- _PROBLEM STATEMENT_
Once you find the line with "Kein Mehrwertsteuerausweis, da" in the entries below, print it and each line after it up to and including the line with "- مكتب توسط", exactly, without pictures.

Transcribed page contents

#####

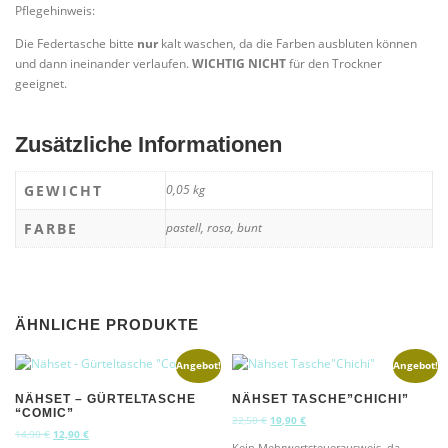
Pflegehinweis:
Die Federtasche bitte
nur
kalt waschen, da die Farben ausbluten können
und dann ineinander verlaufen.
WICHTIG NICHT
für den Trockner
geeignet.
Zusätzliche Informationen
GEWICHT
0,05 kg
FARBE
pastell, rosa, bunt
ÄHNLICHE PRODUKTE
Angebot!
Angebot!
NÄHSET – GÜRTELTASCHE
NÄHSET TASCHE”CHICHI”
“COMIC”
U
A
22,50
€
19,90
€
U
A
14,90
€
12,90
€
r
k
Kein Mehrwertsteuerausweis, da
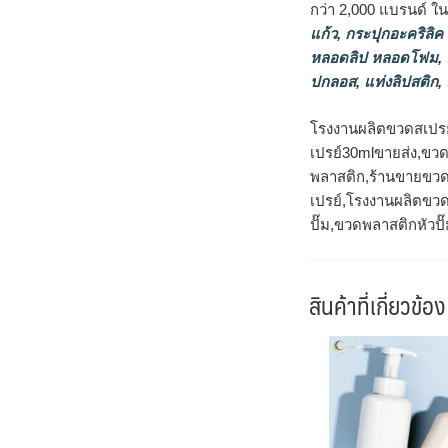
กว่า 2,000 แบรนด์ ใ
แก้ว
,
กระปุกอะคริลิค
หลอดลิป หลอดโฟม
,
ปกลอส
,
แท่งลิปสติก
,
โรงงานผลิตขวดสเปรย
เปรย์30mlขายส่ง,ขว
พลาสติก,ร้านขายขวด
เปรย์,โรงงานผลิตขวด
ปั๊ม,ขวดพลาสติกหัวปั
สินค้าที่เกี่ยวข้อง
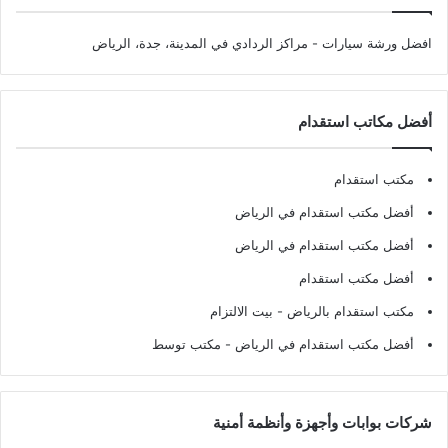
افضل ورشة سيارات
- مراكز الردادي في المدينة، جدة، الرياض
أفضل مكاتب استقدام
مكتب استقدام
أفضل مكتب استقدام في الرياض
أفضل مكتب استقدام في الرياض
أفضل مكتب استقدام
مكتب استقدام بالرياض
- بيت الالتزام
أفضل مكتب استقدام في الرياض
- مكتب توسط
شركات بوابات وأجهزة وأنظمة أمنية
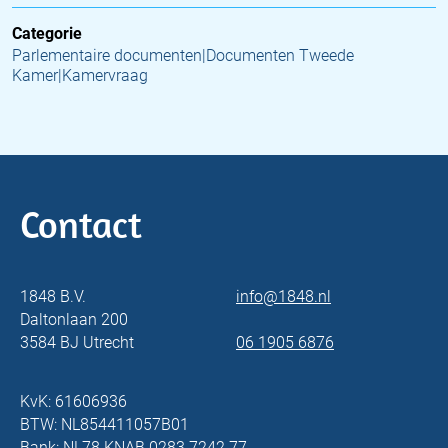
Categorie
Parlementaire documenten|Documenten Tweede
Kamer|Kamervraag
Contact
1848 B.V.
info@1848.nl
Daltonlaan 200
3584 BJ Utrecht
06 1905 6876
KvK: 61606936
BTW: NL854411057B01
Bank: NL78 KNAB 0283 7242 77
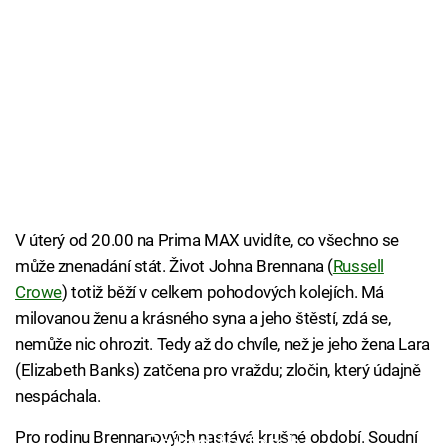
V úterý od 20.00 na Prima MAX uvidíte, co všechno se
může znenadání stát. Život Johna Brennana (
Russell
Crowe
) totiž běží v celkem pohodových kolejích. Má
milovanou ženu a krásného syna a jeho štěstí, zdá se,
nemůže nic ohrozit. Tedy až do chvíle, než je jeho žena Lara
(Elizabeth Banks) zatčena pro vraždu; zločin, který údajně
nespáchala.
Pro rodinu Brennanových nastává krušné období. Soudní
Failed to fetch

#####

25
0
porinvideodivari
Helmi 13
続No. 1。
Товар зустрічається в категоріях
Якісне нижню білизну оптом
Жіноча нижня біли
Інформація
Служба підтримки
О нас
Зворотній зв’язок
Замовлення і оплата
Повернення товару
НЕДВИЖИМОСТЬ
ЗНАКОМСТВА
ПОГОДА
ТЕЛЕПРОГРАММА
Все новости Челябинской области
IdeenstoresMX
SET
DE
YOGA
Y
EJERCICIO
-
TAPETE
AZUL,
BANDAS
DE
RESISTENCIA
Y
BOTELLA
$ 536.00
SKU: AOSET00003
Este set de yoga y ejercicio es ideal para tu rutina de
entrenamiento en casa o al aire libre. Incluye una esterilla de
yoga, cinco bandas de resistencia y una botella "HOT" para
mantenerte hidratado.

#####

- _REPLY TO THE TASK_
Kein Mehrwertsteuerausweis, da
กว่า 2,000 แบรนด์ ใ
แก้ว
,
กระปุกอะคริลิค
หลอดลิป หลอดโฟม
,
ปกลอส
,
แท่งลิปสติก
,
โรงงานผลิตขวดสเปรย
เปรย์30mlขายส่ง,ขว
พลาสติก,ร้านขายขวด
เปรย์,โรงงานผลิตขวด
ปั๊ม,ขวดพลาสติกหัวปั
สินค้าที่เกี่ยวข้อง
افضل ورشة سيارات
- مراكز الردادي في المدينة، جدة، الرياض
أفضل مكاتب استقدام
مكتب استقدام
أفضل مكتب استقدام في الرياض
أفضل مكتب استقدام في الرياض
أفضل مكتب استقدام
مكتب استقدام بالرياض
- بيت الالتزام
أفضل مكتب استقدام في الرياض
- مكتب توسط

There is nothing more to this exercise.